→ Work task 1:
From the article on toddler cognitive milestones, list every functional skill that it says everyday chores use.
→ Work task 2:
Reproduce the section of the article on toddler cognitive milestones from "Cognitive Milestones From" to "to Dr. Kennedy-Moore.".

→ Provided passage:
□ □ □ □ □

Posted ByMolly Blake
It doesn't take long for your little one to start remembering things and making decisions based on previous experience. Here are the cognitive milestones she'll reach between ages 2 and 3.
You've heard of the terrible twos -- that period of toddler tantrums and turmoil. Did you know this is also a time when your child is undergoing major changes in brain development, actions and empathy? Your little one is basically starting to think for herself, according to Dr. Eileen Kennedy-Moore, psychologist and author of "What About Me?: Twelve Ways to Get Your Parents' Attention (Without Hitting Your Sister)."
This is all work that helps your little one reach those important toddler milestones such as pretend play, reasoning, recognizing other people's perspectives and understanding order and sequence. Dr. Shimi Kang, author of "The Dolphin Way: A Parent's Guide to Raising Healthy, Happy and Motivated Kids -- Without Turning Into a Tiger," reminds parents and caregivers to make sure their children get plenty of sleep and have a balanced diet at this time.
And read our guide to developmental milestones for kids .
Cognitive Milestones From Age 2 to 3
Your child has been engaging in pretend play for some months, but it is at age 2 that this play begins to become more complex, according to the American Academy of Pediatrics (AAP). Pretend play begins with something simple, such as sipping from a toy teacup. As your child gets older, she will begin to set out tea cups, and serve her teddy bear guests in a commonsense order. Dr. Kennedy-Moore says that eventually, your child will be able to incorporate other people into these actions. Mastering pretend play means that kids will start to recognize fantasy from reality, such as knowing a person in a lion costume isn't really a lion, according to Dr. Kennedy-Moore.
Your child is also taking in her surroundings and realizing that her family members like different things. For instance, she may realize that mommy likes carrots but daddy likes green beans. Knowing her veggies also comes in handy when grouping, another skill that toddlers master during this year. Kids might begin to organize their dinosaurs into mean ones and nice ones rather than distinguishing between the animals based on more overt physical properties.
Dr. Kennedy-Moore says that kids between 2 and 3 also love order and sequence. This helps stop them from feeling overwhelmed, she says. You'll notice this when your child demands to put on her shirt before her pants, and when she understands your rule about eating dessert after dinner.
How to Support Your Child
Toddler milestones such as pretend play are fun and exciting and can be encouraged through some simple steps. To support her development, involve your child in meaningful daily activities like shopping, laundry, cleaning and cooking -- they might seem like boring chores to you, but they're all extremely interesting, rich learning experiences for your child. Along with the language development opportunities, these chores use functional skills like sorting, counting, classifying, ordering and organizing. "Using real life as a parenting tool is effective," says Kang. The National Center for Infants, Toddlers and Families recommends reading to kids to help them learn new skills and explore bright new places and experiences.

□ □ □ □ □

→ Supplied data:
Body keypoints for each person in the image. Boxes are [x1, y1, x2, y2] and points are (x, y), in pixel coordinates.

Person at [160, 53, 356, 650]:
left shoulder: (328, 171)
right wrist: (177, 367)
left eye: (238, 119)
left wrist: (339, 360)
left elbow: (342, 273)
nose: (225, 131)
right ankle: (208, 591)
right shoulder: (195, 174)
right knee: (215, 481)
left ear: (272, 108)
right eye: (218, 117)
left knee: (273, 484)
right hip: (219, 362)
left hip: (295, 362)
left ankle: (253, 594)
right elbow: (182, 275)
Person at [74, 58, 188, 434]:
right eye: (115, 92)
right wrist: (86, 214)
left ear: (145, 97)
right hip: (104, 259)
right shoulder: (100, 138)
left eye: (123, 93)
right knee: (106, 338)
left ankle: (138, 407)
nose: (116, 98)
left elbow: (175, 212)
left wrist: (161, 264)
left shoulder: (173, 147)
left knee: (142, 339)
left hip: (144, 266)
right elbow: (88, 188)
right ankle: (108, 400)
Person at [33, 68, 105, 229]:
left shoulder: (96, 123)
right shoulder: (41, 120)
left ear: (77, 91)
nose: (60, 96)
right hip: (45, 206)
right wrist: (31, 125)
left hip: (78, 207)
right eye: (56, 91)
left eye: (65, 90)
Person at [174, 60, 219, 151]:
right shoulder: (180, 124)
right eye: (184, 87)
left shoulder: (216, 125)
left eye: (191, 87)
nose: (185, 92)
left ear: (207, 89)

□ □ □ □ □

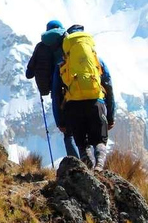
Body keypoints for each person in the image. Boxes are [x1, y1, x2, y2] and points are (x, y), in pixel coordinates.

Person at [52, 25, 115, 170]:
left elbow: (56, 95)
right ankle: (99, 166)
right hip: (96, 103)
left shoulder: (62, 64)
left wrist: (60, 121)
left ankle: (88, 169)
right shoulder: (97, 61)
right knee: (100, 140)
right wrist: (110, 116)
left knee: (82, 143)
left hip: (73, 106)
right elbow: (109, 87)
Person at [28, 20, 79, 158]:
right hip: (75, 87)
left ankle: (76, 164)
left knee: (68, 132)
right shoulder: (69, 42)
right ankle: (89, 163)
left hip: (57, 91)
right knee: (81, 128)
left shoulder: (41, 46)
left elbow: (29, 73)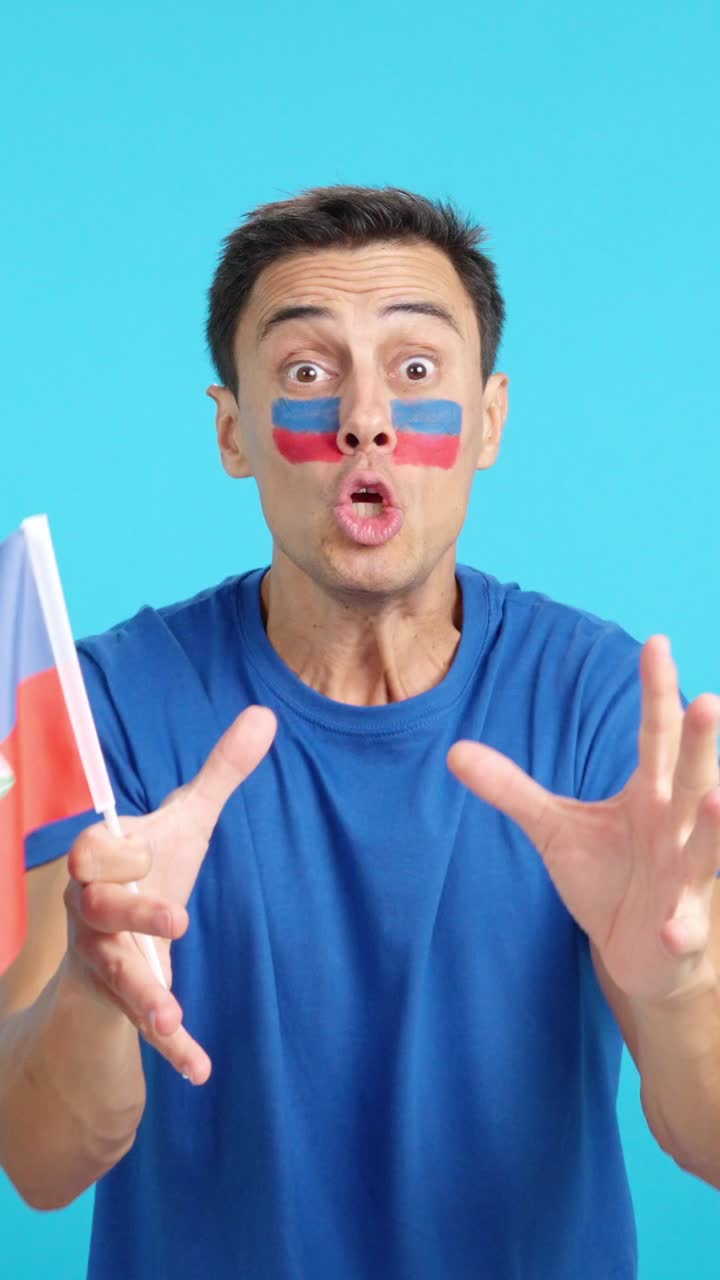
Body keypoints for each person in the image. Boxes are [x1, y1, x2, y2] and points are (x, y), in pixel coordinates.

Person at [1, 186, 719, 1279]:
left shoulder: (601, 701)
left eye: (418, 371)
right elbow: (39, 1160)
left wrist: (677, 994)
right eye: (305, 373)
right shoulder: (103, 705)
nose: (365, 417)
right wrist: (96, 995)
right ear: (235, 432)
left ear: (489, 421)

□ □ □ □ □

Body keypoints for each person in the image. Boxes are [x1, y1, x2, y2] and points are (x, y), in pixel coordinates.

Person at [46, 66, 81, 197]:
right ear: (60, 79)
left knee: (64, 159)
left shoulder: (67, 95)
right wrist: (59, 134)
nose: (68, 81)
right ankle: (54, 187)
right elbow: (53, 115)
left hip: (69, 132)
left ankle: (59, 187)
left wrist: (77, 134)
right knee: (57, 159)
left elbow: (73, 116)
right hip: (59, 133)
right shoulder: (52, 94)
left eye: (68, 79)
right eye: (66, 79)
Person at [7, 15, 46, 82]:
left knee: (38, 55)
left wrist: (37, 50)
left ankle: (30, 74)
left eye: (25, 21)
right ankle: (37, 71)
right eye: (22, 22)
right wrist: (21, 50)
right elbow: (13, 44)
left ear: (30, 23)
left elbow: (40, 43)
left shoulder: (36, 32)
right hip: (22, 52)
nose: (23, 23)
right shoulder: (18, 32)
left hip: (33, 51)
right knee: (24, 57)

□ □ □ □ □

→ Written solution 1:
Sorting, counting, classifying, ordering, organizing

→ Written solution 2:
Cognitive Milestones From Age 2 to 3
Your child has been engaging in pretend play for some months, but it is at age 2 that this play begins to become more complex, according to the American Academy of Pediatrics (AAP). Pretend play begins with something simple, such as sipping from a toy teacup. As your child gets older, she will begin to set out tea cups, and serve her teddy bear guests in a commonsense order. Dr. Kennedy-Moore says that eventually, your child will be able to incorporate other people into these actions. Mastering pretend play means that kids will start to recognize fantasy from reality, such as knowing a person in a lion costume isn't really a lion, according to Dr. Kennedy-Moore.